# [Page extract]
☆ ☆ ☆ ☆ ☆

According to the 2012 Population and Housing Census (PHC) for the United Republic of Tanzania, Tanzania has a total population of 44 928 923 of which 43 625 354 are in Tanzania Mainland and 1 303 569 in Tanzania Zanzibar. The male population constitutes 21 869 990 and the female population 23 058 933. 2
The report on the 2008 Tanzania Disability Survey analysed disability in a way that conforms to the description under the United Nations Convention on the Rights of Persons with Disabilities (CRPD). Accordingly, the report regards persons with disabilities as:
The survey was based on the population aged 7 years and above. 5
According to the 2002 National Census, Tanzania in 2002 had a total population of 34.6 million people. With the 2,9 per cent intercensal growth rates, the total population of Tanzania was estimated to be 40.6 million persons in 2008. 6
Tanzania signed and ratified the United Nations Convention on the Rights of Persons with Disabilities (CRPD) on 30 March 2007 and 10 November 2009 respectively, and the Optional Protocol to the (CRPD) on 29 September 2008 and 10 November 2009 respectively. 12
A noted irregularity in Tanzania’s United Nations’ Universal Periodic Review Report (UPR)13 was that the Constitution of the United Republic of Tanzania (the Constitution) does expressly prohibit discrimination on the ground of disability. The Bill of Rights in the Constitution does not expressly mention disability in article 13(5) (the non-discrimination article), but provides that:
For the purposes of this Article the expression ‘discriminate’ means to satisfy the needs, rights or other requirements of different persons on the basis of their nationality, tribe, place of origin, political opinion, colour, religion, sex or station in life such that certain categories of people are regarded as weak or inferior and are subjected to restrictions or conditions whereas persons of other categories are treated differently or are accorded opportunities or advantage outside the specified conditions or the prescribed necessary qualifications except that the word ‘discriminate’ shall not be construed in a manner that will prohibit the Government from taking purposeful steps aimed at rectifying disabilities (emphasis mine) in the society.
The word ‘disabilities’ in the latter part of this provision does not refer to persons with disabilities as a specific category of people subjected to discrimination, but refers to affirmative action to counter oppressive tendencies in general.

☆ ☆ ☆ ☆ ☆

# [Questions to answer]
1 - According to the passage on disability in Tanzania, on what date did Tanzania ratify the United Nations Convention on the Rights of Persons with Disabilities?
2 - Please pick up the passage on disability in Tanzania after its last sentence and keep writing.

Stored data
☆ ☆ ☆ ☆ ☆

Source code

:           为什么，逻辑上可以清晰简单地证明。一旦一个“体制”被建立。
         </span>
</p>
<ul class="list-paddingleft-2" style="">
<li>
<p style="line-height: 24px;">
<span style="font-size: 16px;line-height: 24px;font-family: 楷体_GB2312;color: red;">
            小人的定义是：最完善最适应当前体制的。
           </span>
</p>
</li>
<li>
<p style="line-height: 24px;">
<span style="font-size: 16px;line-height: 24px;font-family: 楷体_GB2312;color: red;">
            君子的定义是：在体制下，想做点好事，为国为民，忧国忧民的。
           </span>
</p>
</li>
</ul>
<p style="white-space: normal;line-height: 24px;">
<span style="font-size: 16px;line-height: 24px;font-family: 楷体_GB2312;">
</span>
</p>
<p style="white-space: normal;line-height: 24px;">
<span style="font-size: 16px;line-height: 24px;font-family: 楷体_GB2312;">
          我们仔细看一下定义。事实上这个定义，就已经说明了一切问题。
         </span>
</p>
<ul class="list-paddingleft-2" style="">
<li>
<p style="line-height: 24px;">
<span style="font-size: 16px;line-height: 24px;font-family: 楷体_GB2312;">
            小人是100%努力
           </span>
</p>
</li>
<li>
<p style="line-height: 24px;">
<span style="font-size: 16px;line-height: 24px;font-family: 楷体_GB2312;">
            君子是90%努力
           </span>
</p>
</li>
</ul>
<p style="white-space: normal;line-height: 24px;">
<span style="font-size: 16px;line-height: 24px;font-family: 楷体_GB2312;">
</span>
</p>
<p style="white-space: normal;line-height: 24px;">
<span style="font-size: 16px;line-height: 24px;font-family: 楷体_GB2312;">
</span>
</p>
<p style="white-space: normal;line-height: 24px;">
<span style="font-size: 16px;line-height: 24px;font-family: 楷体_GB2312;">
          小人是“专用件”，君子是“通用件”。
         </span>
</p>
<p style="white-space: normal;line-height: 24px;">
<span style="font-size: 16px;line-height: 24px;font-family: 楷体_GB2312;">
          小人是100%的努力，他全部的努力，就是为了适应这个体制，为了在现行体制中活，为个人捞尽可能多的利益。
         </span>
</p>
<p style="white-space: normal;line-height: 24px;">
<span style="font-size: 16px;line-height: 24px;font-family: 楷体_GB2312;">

☆ ☆ ☆ ☆ ☆

# [Outputs by task]
1 - 10 November 2009.

2 -
Tanzania reported in the UPR on the prevalence of disability. Some measures that were reported in the UPR include the adoption of the 2004 National Policy on Disability,14 the enactment of the Persons with Disabilities Act 9 of 2010 and the continued implementation of the National Action Plan on Care Services, Training and Protection for Vulnerable Children. A further measure that was reported was the adoption of the 2011 National Disability Mainstreaming Strategy for the implementation of the African Decade of Disability (of which Tanzania is signatory).
Tanzania follows a dualistic system in which provisions of international human rights treaties require a legislative process for purposes of domestication. Provisions of international human rights treaties have been incorporated through various pieces of legislation and policies. Courts in Tanzania have, in appropriate cases, given judicial notice to international instruments.15 The Tanzanian Courts have generally used international law as an interpretative tool.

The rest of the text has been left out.